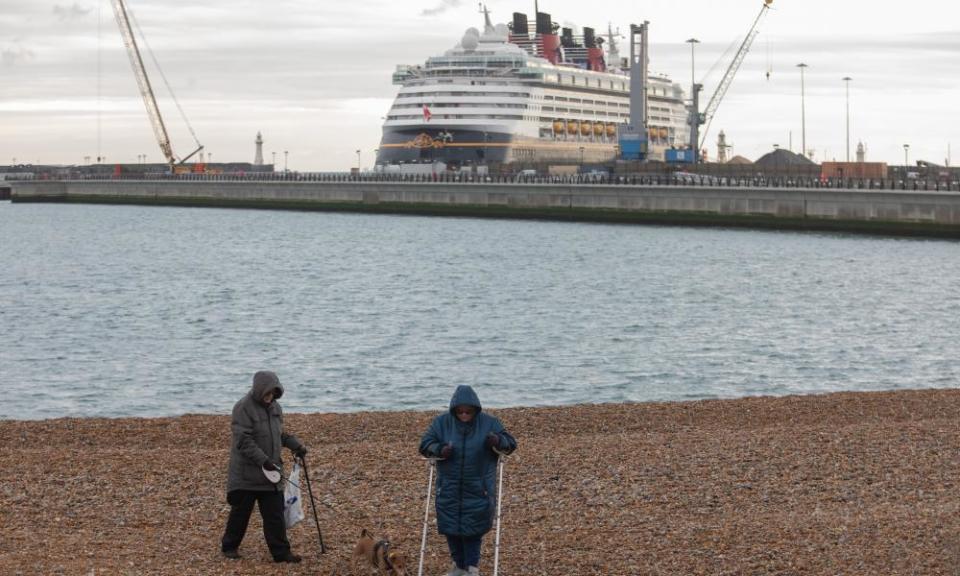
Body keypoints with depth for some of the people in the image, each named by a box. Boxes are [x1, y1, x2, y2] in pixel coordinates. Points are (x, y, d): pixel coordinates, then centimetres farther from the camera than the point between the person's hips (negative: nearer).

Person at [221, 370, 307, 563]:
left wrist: (296, 445, 5)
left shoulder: (274, 407, 9)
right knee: (240, 511, 6)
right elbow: (243, 441, -21)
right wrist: (263, 460, -26)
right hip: (246, 473, -6)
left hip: (270, 472, 6)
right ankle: (229, 547, 22)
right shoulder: (244, 408, -15)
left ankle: (280, 552, 6)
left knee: (275, 514, 4)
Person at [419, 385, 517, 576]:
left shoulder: (489, 423, -7)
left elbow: (511, 444, -4)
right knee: (451, 526, 6)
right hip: (449, 488, 2)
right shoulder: (441, 423, -5)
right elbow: (425, 445, -3)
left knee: (474, 527, -1)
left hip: (478, 489, -2)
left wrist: (498, 441, -27)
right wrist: (439, 450, -24)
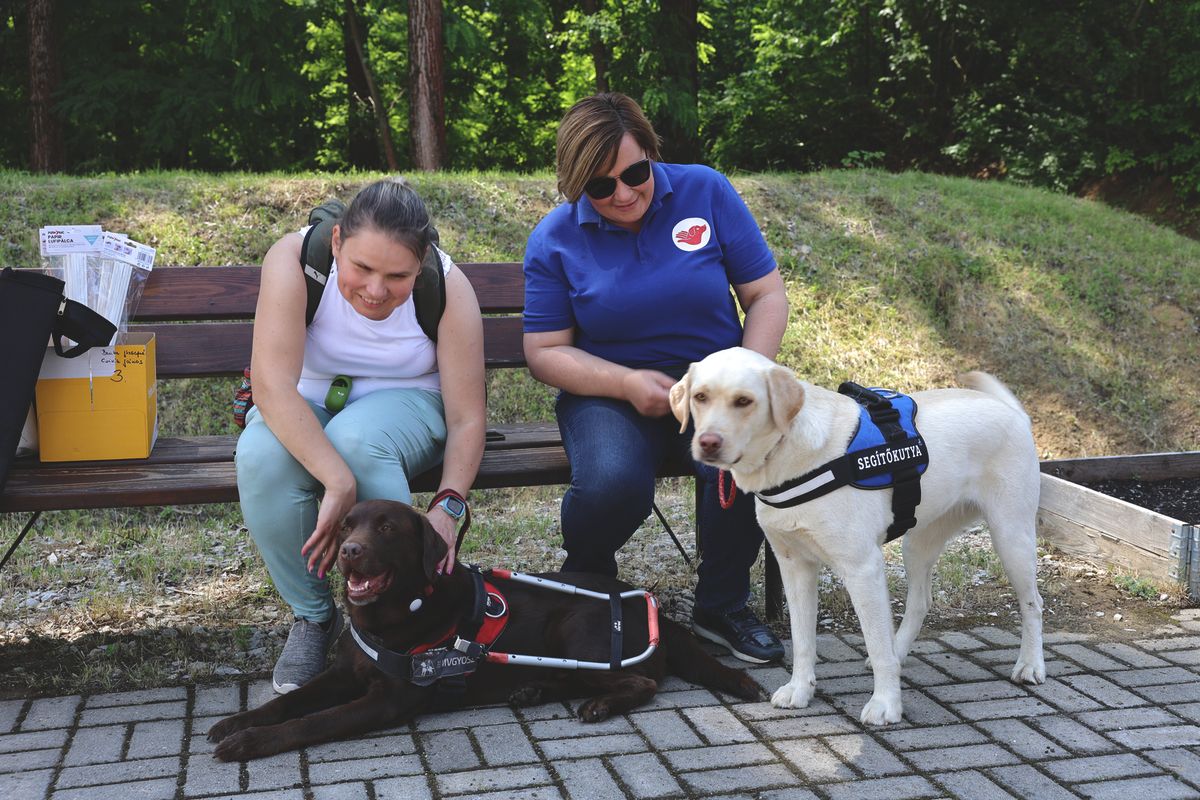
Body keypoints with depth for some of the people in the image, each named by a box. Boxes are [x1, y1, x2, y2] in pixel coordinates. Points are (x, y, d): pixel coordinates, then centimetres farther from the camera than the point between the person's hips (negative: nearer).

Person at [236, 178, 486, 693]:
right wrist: (338, 482, -43)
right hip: (303, 412, 1)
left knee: (354, 438, -37)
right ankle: (313, 616, -10)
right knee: (261, 456, -34)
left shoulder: (448, 287, -20)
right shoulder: (294, 259, -24)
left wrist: (449, 506, -33)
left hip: (405, 405, -1)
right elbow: (273, 385, -33)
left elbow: (467, 421, -17)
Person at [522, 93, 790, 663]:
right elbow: (545, 352, 0)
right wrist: (627, 383, -17)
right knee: (612, 484, -34)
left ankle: (721, 606, -2)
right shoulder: (555, 239, -1)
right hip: (609, 391, 0)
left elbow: (767, 295, 2)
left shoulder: (706, 193, -1)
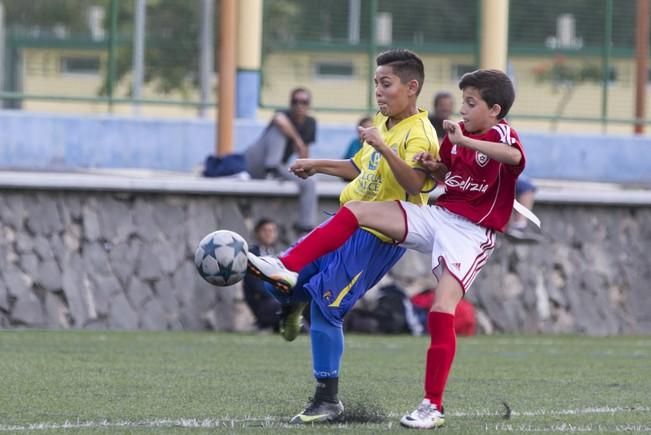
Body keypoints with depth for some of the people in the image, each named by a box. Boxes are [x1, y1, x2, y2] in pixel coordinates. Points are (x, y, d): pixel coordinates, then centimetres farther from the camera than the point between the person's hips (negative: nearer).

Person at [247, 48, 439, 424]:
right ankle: (295, 303, 43)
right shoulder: (382, 123, 11)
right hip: (348, 223, 8)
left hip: (377, 237, -8)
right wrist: (317, 166, 28)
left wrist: (384, 147, -40)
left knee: (326, 306, -14)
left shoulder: (420, 136, -17)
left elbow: (415, 184, -34)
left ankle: (328, 401, -3)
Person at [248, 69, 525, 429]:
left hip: (470, 233, -7)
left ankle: (433, 407, -7)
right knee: (355, 211, -1)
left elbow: (516, 157, -39)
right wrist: (432, 165, 3)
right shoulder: (458, 131, 7)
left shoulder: (500, 134, -14)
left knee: (442, 312, -17)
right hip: (438, 215, 8)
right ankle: (287, 268, -3)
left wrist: (464, 141, -39)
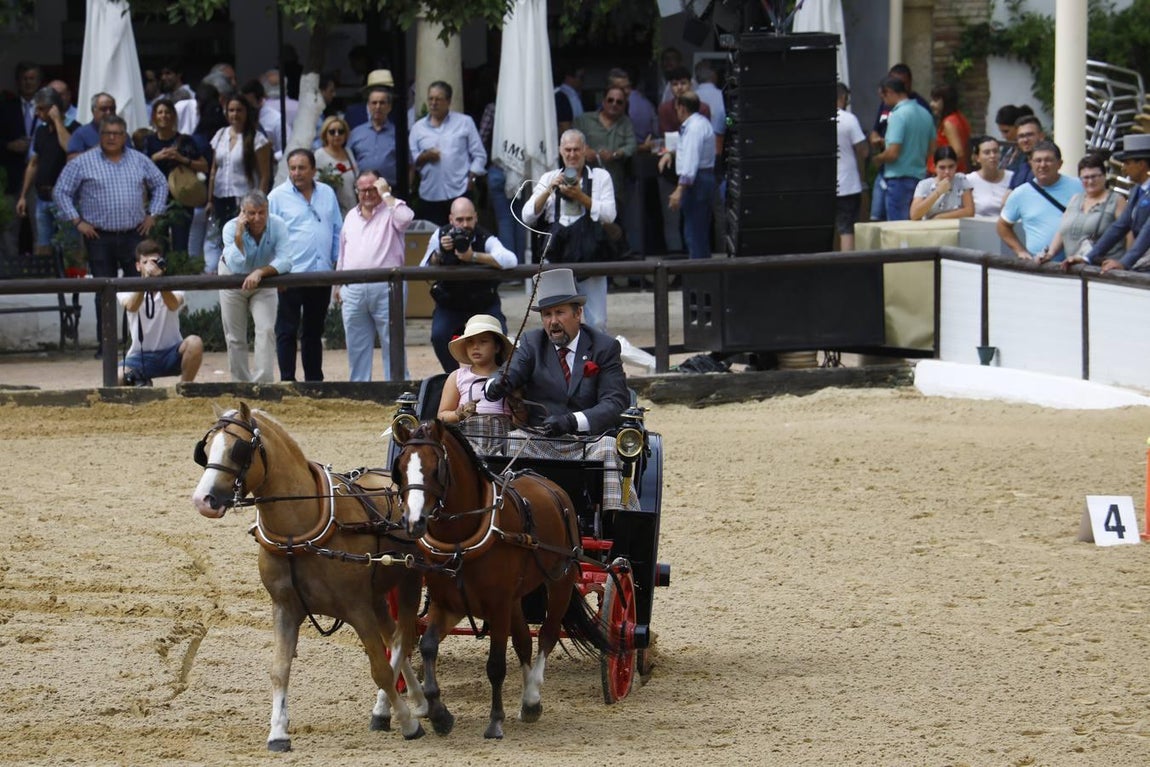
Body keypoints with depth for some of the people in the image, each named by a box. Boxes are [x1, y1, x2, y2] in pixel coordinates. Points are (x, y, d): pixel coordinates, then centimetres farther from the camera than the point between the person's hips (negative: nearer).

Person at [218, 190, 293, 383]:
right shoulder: (231, 228, -26)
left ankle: (264, 382, -17)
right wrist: (239, 235, -43)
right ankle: (241, 383, 18)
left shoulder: (278, 226, -24)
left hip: (263, 282, 0)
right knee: (235, 338, 5)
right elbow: (236, 267, -36)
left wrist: (260, 272, -44)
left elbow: (285, 262, -30)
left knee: (266, 330, -17)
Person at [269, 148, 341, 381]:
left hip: (321, 274, 4)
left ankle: (314, 379, 18)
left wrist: (339, 262, 9)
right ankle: (287, 381, -1)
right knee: (287, 331, -3)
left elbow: (337, 231, 17)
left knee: (314, 331, 12)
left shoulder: (327, 194, 11)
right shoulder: (278, 196, -1)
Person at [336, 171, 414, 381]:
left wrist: (385, 194, -12)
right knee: (356, 346, 8)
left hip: (384, 287, -5)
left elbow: (405, 218, -22)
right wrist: (338, 283, 21)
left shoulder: (390, 212, 2)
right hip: (353, 290, 5)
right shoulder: (351, 217, 19)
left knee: (392, 343, -3)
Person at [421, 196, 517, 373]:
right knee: (438, 336, -23)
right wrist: (439, 253, -28)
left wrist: (474, 256, -42)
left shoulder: (486, 238, -19)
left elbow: (510, 260, -38)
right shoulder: (440, 236, -9)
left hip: (484, 303, -2)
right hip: (449, 304, 2)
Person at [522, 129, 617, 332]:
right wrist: (549, 191, -8)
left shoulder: (600, 177, 9)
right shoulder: (549, 178, 14)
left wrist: (581, 197, -12)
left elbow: (609, 215, -4)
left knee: (597, 322, -4)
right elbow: (527, 217, 4)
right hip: (558, 258, 2)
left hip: (590, 256, -2)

◆ Task brief
Would you copy out each line of the records above where the word "ankle" occurs?

◆ Answer
right ankle: (229, 547, 22)
left ankle: (280, 552, 6)
right ankle: (313, 616, -10)
left ankle: (721, 606, -2)
right ankle: (295, 303, 43)
left ankle: (328, 401, -3)
left ankle: (433, 407, -7)
right ankle: (287, 268, -3)
left ankle: (264, 382, -17)
right ankle: (241, 383, 18)
left ankle: (314, 379, 18)
right ankle: (287, 381, -1)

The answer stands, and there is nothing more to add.